Red tape for businesses

The bill expands provisions of the province’s language law, which previously only applied to businesses with 50 or more employees, to those with 25 or more.

François Vincent, Quebec vice-president of the Canadian Federation of Independent Business, estimates that complying with the law will involve 20 to 50 hours of paperwork for business owners, and some may have to hire consultants. While Vincent said it’s important to help people learn French, he doesn’t think additional red tape will do that.

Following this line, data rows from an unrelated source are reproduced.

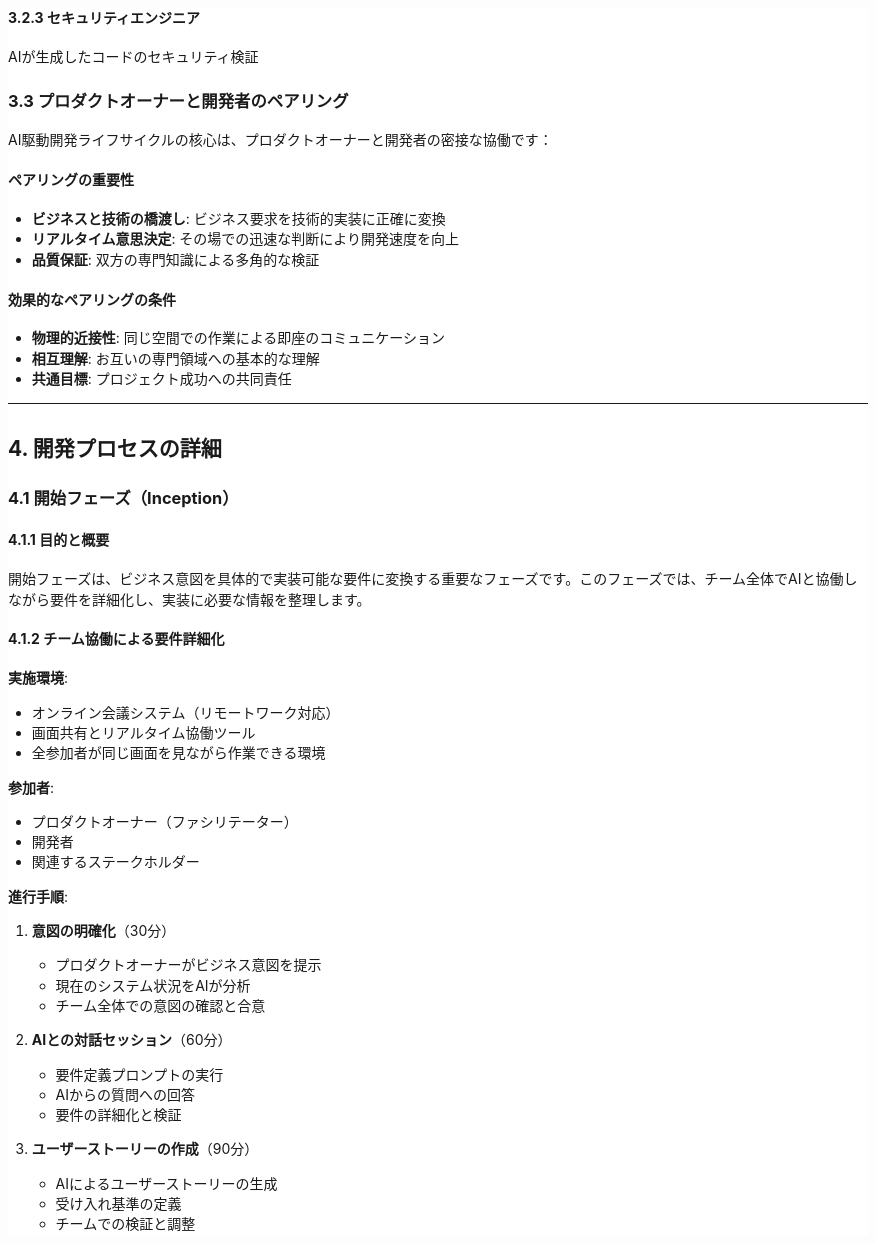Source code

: #### 3.2.3 セキュリティエンジニア
AIが生成したコードのセキュリティ検証

### 3.3 プロダクトオーナーと開発者のペアリング

AI駆動開発ライフサイクルの核心は、プロダクトオーナーと開発者の密接な協働です：

#### ペアリングの重要性
- **ビジネスと技術の橋渡し**: ビジネス要求を技術的実装に正確に変換
- **リアルタイム意思決定**: その場での迅速な判断により開発速度を向上
- **品質保証**: 双方の専門知識による多角的な検証

#### 効果的なペアリングの条件
- **物理的近接性**: 同じ空間での作業による即座のコミュニケーション
- **相互理解**: お互いの専門領域への基本的な理解
- **共通目標**: プロジェクト成功への共同責任

---

## 4. 開発プロセスの詳細

### 4.1 開始フェーズ（Inception）

#### 4.1.1 目的と概要
開始フェーズは、ビジネス意図を具体的で実装可能な要件に変換する重要なフェーズです。このフェーズでは、チーム全体でAIと協働しながら要件を詳細化し、実装に必要な情報を整理します。

#### 4.1.2 チーム協働による要件詳細化

**実施環境**:
- オンライン会議システム（リモートワーク対応）
- 画面共有とリアルタイム協働ツール
- 全参加者が同じ画面を見ながら作業できる環境

**参加者**:
- プロダクトオーナー（ファシリテーター）
- 開発者
- 関連するステークホルダー

**進行手順**:

1. **意図の明確化**（30分）
   - プロダクトオーナーがビジネス意図を提示
   - 現在のシステム状況をAIが分析
   - チーム全体での意図の確認と合意

2. **AIとの対話セッション**（60分）
   - 要件定義プロンプトの実行
   - AIからの質問への回答
   - 要件の詳細化と検証

3. **ユーザーストーリーの作成**（90分）
   - AIによるユーザーストーリーの生成
   - 受け入れ基準の定義
   - チームでの検証と調整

“Asking a small garage or a small restaurant in Saguenay-Lac-Saint-Jean that’s working 100 per cent in French to fill out paperwork so that the Office québécois de la langue française will say ‘Congratulations, you work in French,’ will not change anything,” he said in an interview.

Access to justice

The bill requires all court filings by businesses to be in French or translated into French and empowers the minister of justice and the minister responsible for the French language to decide which provincial court judges need to be bilingual.

It amends multiple pieces of legislation — including Quebec’s Charter of the French Language, the Code of Civil Procedure, the Consumer Protection Act and Montreal’s city charter. Pearl Eliadis, a Montreal human rights lawyer, said that complexity can make it hard to see the extent of the changes in the law.

Warrantless search and seizure

The bill proactively invokes the notwithstanding clause of the Canadian Constitution to protect it from charter challenges.

Among the elements of the law shielded is a provision granting language inspectors the power to search and seize without a warrant. Eliadis said inspectors are not required to show reasonable grounds or reasonable suspicion before conducting a search.

“It’s more than a group of administrative rules designed to bolster French, because they’ve deliberately gone into each part of the act where constitutional rights can be invoked and essentially, with one sweep of the brush … disappeared an entire swath of our constitutional protections, leaving us with no remedy,” she said.